— Directions —
#1 Answer these questions using the passage on two-person interviews:
(a) If one interviewer monologues while the other silently takes notes without feeding anything back, what has been recreated?
(b) What three things does a second interviewer give the subject more of?
(c) What three responses are suggested when the subject's shoulders creep up, answers get shorter, and sarcasm sharpens?
#2 Extend the passage on interviewing with two interviewers past its final sentence.

— Provided passage —
○ ○ ○

The key, of course, is that your chat is actually being used. If one of you is monologuing and the other is silently taking notes without feeding anything back, you’ve just recreated a one-person interview with an audience.

 

Don’t Overwhelm the Subject (Or Each Other)

All of this planning and backchanneling only works if you remember the person in the middle, who may already feel outnumbered, anxious, or angry. Two interviewers give you more capacity, but they also give the subject more faces to read, more voices to track, and more potential sources of judgment. It’s easy, when you’re excited about your shiny coordination system, to accidentally turn it into a verbal firing squad.

 

So even with a plan, you want to build in space. Let the subject finish their sentences. Give them a beat after a hard question. Don’t have the second person jump on every pause like a game show buzzer. If you’re noticing their shoulders creeping up, their answers getting shorter, their sarcasm sharpening, that’s feedback: slow it down, soften your entry, or have the other interviewer shift tone.

○ ○ ○

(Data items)
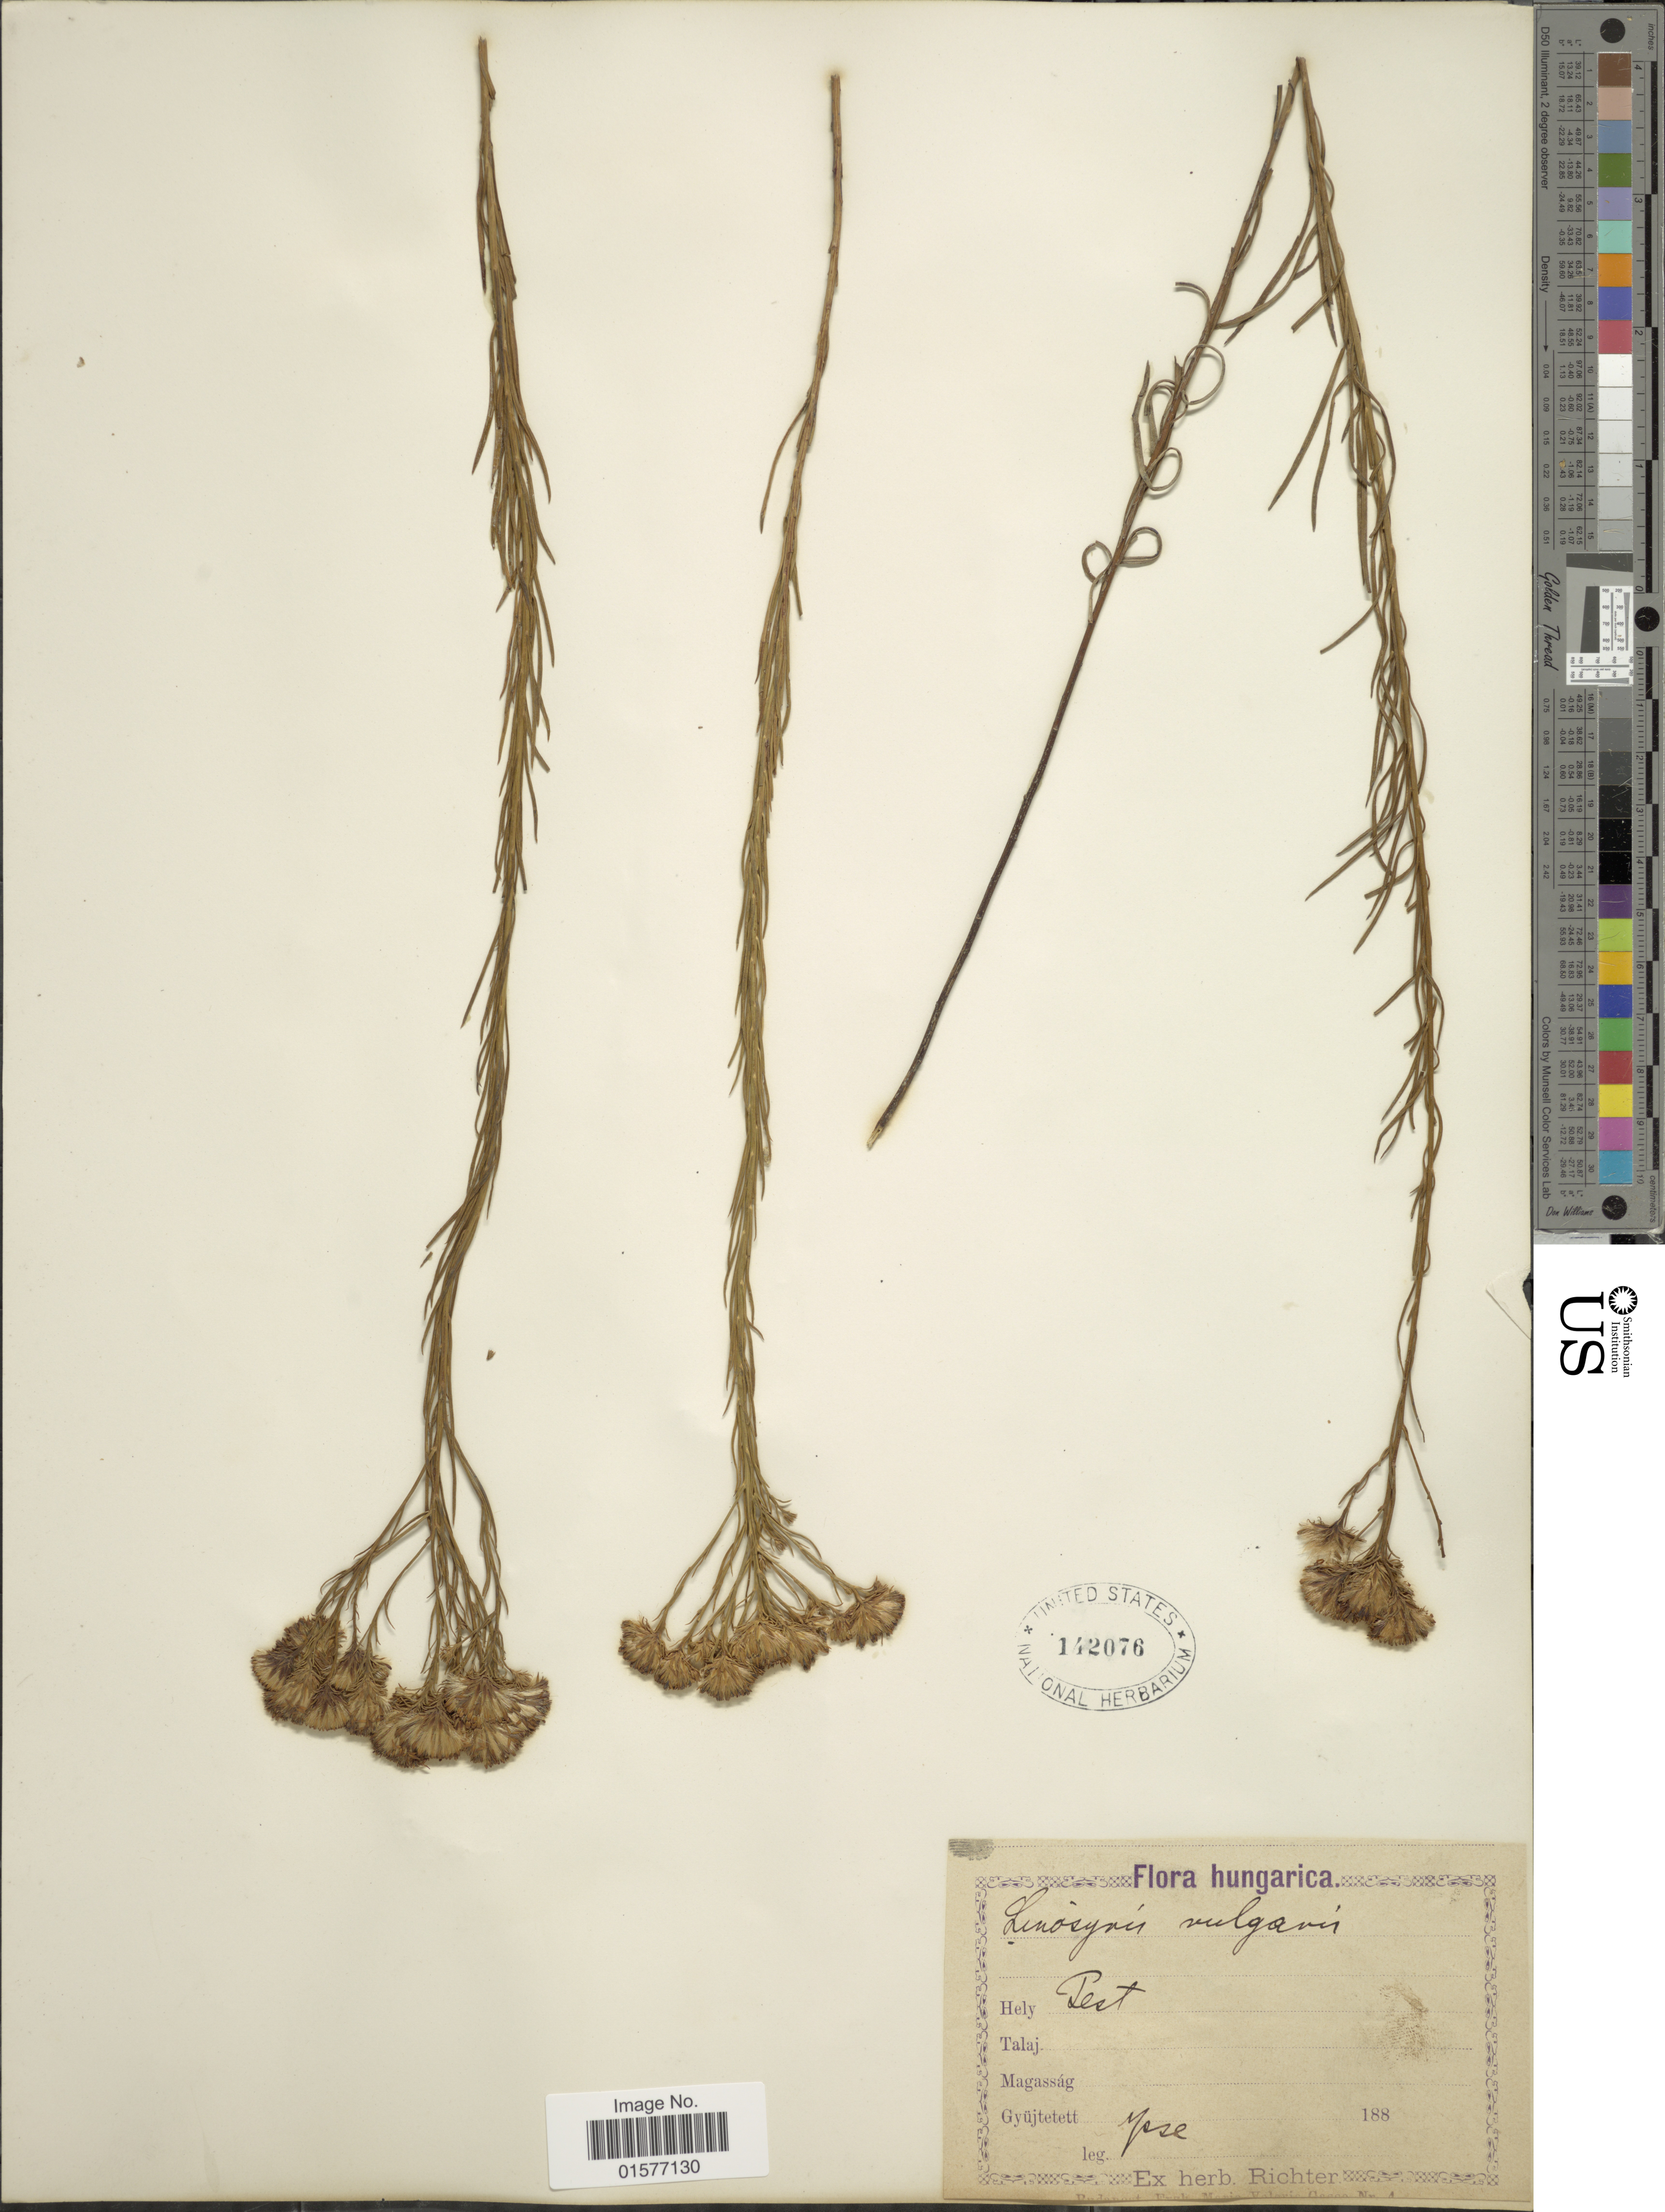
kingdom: Plantae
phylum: Tracheophyta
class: Magnoliopsida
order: Asterales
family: Asteraceae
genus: Linosyris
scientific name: Linosyris vulgaris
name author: Cass. ex Less.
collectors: -. Ipse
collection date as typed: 188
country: Hungary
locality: Pest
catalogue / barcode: US 142076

○ ○ ○

— Answers for this exercise —
#1
(a) A one-person interview with an audience.
(b) More faces to read, more voices to track, and more potential sources of judgment.
(c) Slow it down, soften your entry, or have the other interviewer shift tone.

#2
 

Preplanning isn’t about scripting the interview; it’s about giving yourselves enough structure that you can be flexible without falling apart. Two interviewers can absolutely feel like “good cop, bad cop,” but the goal is more “good cop, different cop.” One holds the warm, narrative thread; the other guards the safety spine. Both are rowing in the same direction.

 

In the end, a well-planned two-person interview should feel to the subject like two professionals collaborating to understand them, not two strangers taking turns poking them with a stick. And for you, it should feel less like improv night and more like jazz: you know the tune, you know your part, and you trust your partner enough to riff, without losing the rhythm.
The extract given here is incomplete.